Sophie Bèrubè '16 and Tara Palnitkar '16

Diestel-Leader Groups are Graph Automatic

Supported by the NSF through grant DMS-1105407

Advisor: Jennifer Taback

Automatic groups were introduced in the 1990's in order to classify the groups associated with three dimensional "shapes," or manifolds.  A group is a set with an operation which satisfies certain basic properties, such as the integers under addition, and in general captures the symmetry of some, perhaps complicated, object.  In an automatic group, simple computational machines called finite state automata are used to describe the group elements as well as the group multiplication.  These automata streamlined computation within the group, leading to expedited solutions of geometric and computational questions in group theory.  Unfortunately, not all three manifold groups fell into this category, and so the definition was extended to that of graph automatic groups.  The latter retained many of the computational advantages of automatic groups while enlarging the class considerably.  

Sophie and Tara worked to show that a new infinite family of groups, called Diestel-Leader groups, or higher rank lampligher groups, are graph automatic.  This required gaining a deep geometric and algebraic understanding of these groups, as well as learning about different types of finite state automata.  Along the way, they proved that some related infinitely generated groups were also graph automatic.  This work will appear as an article in the Journal of Algebra.

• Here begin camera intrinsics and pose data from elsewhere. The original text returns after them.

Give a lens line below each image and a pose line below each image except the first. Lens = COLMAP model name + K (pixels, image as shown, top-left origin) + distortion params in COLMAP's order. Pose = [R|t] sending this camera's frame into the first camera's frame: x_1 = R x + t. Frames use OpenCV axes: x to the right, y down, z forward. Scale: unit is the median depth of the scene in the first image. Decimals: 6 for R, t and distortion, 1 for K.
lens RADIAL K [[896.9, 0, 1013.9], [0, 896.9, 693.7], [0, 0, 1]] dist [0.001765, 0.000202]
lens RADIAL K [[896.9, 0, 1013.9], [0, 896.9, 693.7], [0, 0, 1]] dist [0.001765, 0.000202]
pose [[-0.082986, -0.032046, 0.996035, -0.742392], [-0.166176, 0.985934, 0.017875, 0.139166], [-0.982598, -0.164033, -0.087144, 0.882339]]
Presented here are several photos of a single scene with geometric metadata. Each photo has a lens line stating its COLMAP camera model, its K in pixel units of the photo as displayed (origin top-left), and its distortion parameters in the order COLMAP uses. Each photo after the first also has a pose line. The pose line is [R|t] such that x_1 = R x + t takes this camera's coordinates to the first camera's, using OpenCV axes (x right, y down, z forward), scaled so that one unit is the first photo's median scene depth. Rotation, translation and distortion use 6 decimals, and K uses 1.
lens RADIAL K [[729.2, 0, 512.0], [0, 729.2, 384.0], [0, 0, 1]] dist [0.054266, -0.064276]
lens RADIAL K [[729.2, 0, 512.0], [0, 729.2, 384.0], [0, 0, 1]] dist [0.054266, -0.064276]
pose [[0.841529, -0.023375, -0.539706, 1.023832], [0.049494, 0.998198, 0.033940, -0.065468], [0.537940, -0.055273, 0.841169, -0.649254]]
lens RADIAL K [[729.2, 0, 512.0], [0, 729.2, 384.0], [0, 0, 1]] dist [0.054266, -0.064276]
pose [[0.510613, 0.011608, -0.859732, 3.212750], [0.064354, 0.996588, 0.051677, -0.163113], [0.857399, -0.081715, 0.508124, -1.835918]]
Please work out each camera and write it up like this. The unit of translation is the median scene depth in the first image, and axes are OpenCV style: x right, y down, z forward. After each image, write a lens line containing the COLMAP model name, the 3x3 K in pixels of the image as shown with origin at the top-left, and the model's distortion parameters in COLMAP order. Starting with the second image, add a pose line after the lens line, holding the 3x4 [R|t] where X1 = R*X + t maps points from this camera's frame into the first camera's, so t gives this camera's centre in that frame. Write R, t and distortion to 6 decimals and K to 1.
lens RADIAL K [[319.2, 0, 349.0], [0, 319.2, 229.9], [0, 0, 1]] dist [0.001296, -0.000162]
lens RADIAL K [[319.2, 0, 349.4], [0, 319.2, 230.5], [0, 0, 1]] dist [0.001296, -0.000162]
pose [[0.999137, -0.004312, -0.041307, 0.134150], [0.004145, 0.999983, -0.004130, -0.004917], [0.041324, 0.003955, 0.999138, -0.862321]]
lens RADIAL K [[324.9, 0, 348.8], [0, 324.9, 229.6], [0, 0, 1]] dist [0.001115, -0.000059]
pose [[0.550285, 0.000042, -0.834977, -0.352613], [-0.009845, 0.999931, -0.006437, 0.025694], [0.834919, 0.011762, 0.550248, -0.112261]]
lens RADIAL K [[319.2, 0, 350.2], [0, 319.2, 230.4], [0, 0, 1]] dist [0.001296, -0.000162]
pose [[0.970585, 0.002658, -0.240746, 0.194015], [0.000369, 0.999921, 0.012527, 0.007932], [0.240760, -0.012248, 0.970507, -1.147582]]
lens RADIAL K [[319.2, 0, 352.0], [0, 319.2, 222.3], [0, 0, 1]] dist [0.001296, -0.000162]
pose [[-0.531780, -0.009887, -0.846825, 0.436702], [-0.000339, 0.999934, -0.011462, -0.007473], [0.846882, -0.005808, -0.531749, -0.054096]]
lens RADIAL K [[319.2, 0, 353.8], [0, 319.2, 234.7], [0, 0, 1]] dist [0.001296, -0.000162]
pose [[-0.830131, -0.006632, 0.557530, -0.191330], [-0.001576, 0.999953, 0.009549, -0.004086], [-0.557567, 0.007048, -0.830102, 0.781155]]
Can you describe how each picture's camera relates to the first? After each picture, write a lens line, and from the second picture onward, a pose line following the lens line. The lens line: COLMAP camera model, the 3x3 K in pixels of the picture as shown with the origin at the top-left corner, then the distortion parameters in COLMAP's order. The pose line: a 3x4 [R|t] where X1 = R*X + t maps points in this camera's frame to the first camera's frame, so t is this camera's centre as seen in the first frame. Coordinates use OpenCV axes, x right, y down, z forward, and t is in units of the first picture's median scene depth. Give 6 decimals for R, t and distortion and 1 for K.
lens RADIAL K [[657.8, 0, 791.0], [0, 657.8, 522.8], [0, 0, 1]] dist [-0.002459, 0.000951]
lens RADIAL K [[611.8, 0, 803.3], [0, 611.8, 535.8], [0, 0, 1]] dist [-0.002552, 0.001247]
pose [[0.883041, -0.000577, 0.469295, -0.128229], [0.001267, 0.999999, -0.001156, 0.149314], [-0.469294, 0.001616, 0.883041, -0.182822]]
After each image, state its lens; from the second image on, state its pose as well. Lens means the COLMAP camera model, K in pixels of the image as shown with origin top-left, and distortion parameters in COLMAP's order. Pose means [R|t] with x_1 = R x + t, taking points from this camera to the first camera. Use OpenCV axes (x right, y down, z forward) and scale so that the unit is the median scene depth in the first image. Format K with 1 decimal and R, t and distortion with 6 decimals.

jake.jpegJacob Hart ’17 and Carina Spiro ’18carina.jpeg  

Nonlinear Energy Harvesting

Stipends supported by the Maine Space Grant Consortium, travel supported by the NSF through grant DMS-1615037

Advisor: Christopher Chong

The last several decades as seen a burst of research activity in vibration energy harvesting, which deals with the conversion of mechanical energy (such as vibration) into electrical energy. Most commercial energy harvesters are based on linear responses, which have a relatively restricted range of vibration frequencies where energy harvesting is efficient. Jake and Carina explored the integration of novel aspects of nonlinear wave equations to try to harvest energy in new ways. In particular,they studied an array of cantilevered beams that are coupled via magnetic links. For the first six weeks of the project, they worked on the modeling of the system, its numerical simulation, and the computation of periodic orbits. They visited the laboratory of their advisors collaborator, Professor Chiara Daraio, at the ETH Zurich for their final two weeks to work with the team developing the experimental set-up of the array of cantilevers. Using the experimental data, they were able to refine their mathematical model.